Ce qui l'attirait aussi, c'était ce qu'il y a de religieux dans l'état d'esprit créé par la foi socialiste chez les hommes qui ne sont pas méchants. Car c'est bien une foi. Frida était parfaitement insensible aux objections. Comment ces choses rêvées arriveraient-elles? Elle ne savait; mais ces choses devaient arriver. Les plus savants disaient: «C'est la loi de l'évolution», comme on dit dans d'autres religions: «C'est la volonté de Dieu». La disposition d'âme des communistes vertueux n'est peut-être pas fort différente de celle des premiers chrétiens, quand ils attendaient une cité de Dieu terrestre et croyaient à son proche avènement, quoique le monde romain opposât assurément autant d'obstacles à leur songe que notre monde peut en opposer au songe des révolutionnaires.

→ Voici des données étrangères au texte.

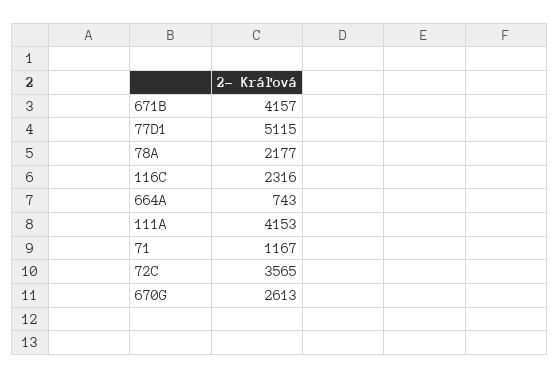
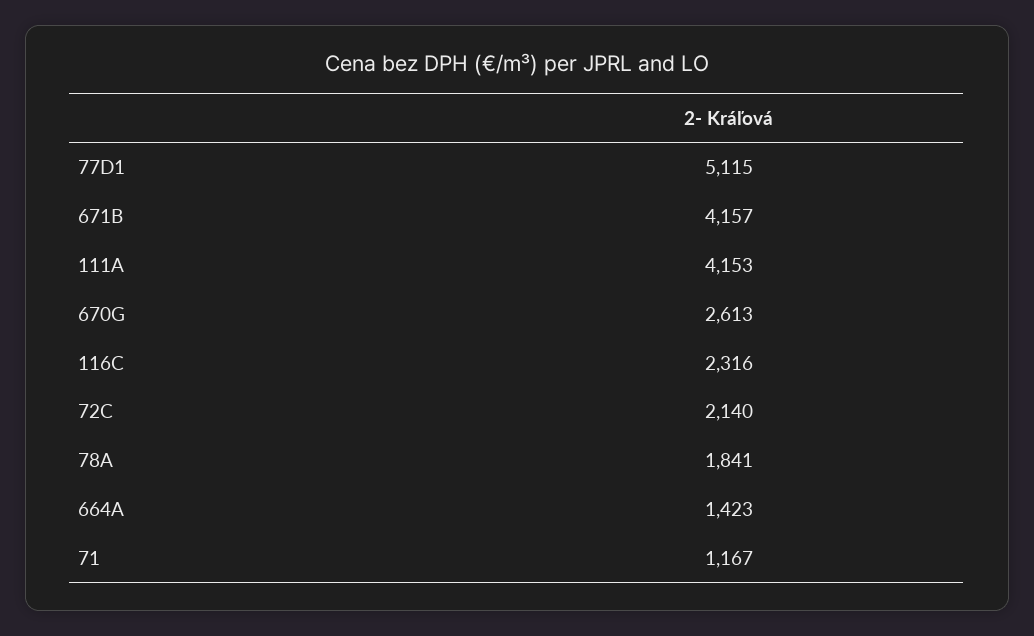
78A: 2177 -> 1841
664A: 743 -> 1423
72C: 3565 -> 2140

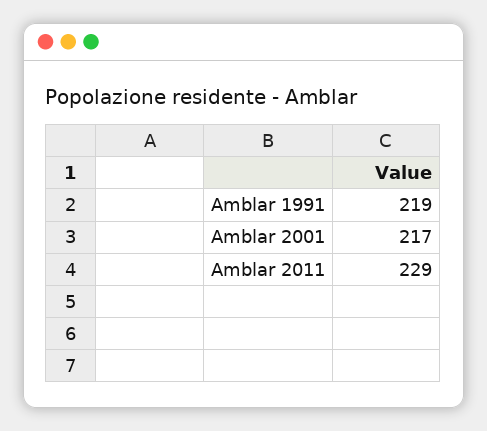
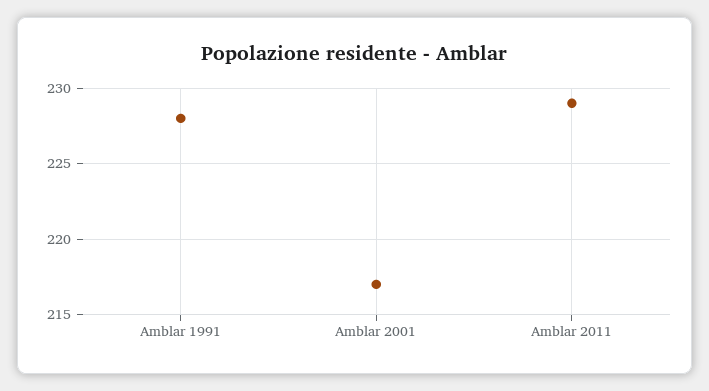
Amblar 1991: 219 -> 228

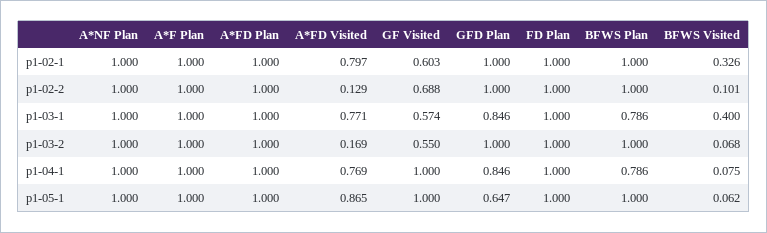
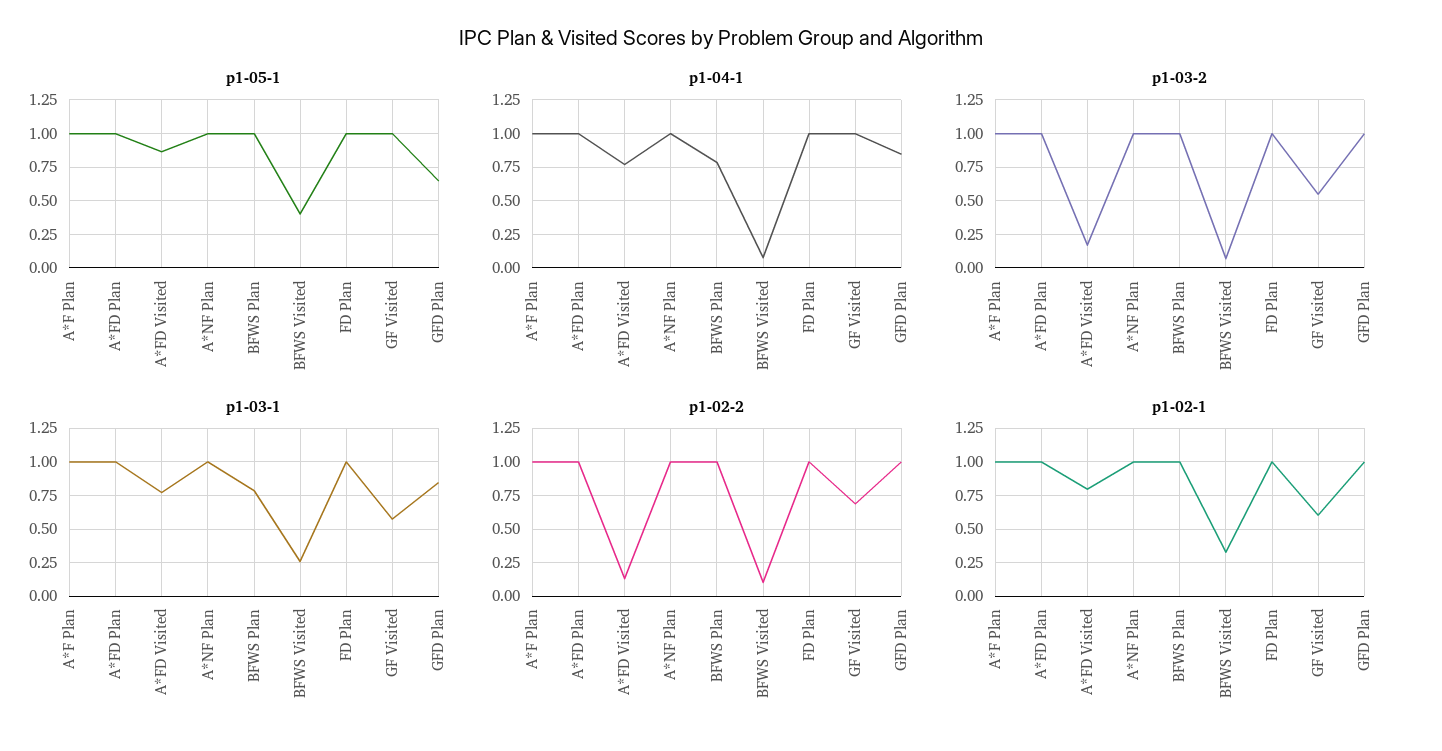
p1-03-1, BFWS Visited: 0.4 -> 0.25
p1-05-1, BFWS Visited: 0.062 -> 0.4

Outre la foi et l'espérance, Frida retrouvait un culte. Les cérémonies des réunions publiques, avec homélies, mémento des saints, célébration des dates sanglantes ou glorieuses, étaient ses messes et ses vêpres. Cette fille sans patrie et, jusque-là, sans religion (de bonne heure elle avait renoncé aux croyances et aux pratiques de l'orthodoxie russe) rencontrait ainsi, dans le rêve socialiste, une religion complète, où pouvaient se satisfaire tous les besoins de son imagination et de son coeur. Et elle s'exaltait d'autant plus dans sa foi que cette Église révolutionnaire dont elle faisait partie vivait à demi dans le mystère, avait des airs d'Église persécutée ou, du moins, réprouvée par la société régulière, rejetée en dehors d'elle et un peu conspiratrice et souterraine…
C'est à ce moment que «la duchesse» fit proposer à Frida une place de demoiselle de compagnie chez la comtesse de Winden, dont le mari était conseiller à l'ambassade d'Alfanie.
Frida refusa d'abord, malgré les supplications de sa mère. Madame de Thalberg n'avait point désapprouvé les idées nouvelles de Frida. Passive et molle, la bonne dame était devenue elle-même vaguement révolutionnaire, en haine de sa pauvreté, tout comme elle fût demeurée conservatrice, chrétienne orthodoxe, et fidèle au tsar si elle eût continué à couler ses jours vides dans son domaine de Courlande. Mais c'est aussi pourquoi elle ne comprenait pas que Frida repoussât cette occasion de sortir de la vie médiocre qu'elles menaient et de rentrer «dans leur monde».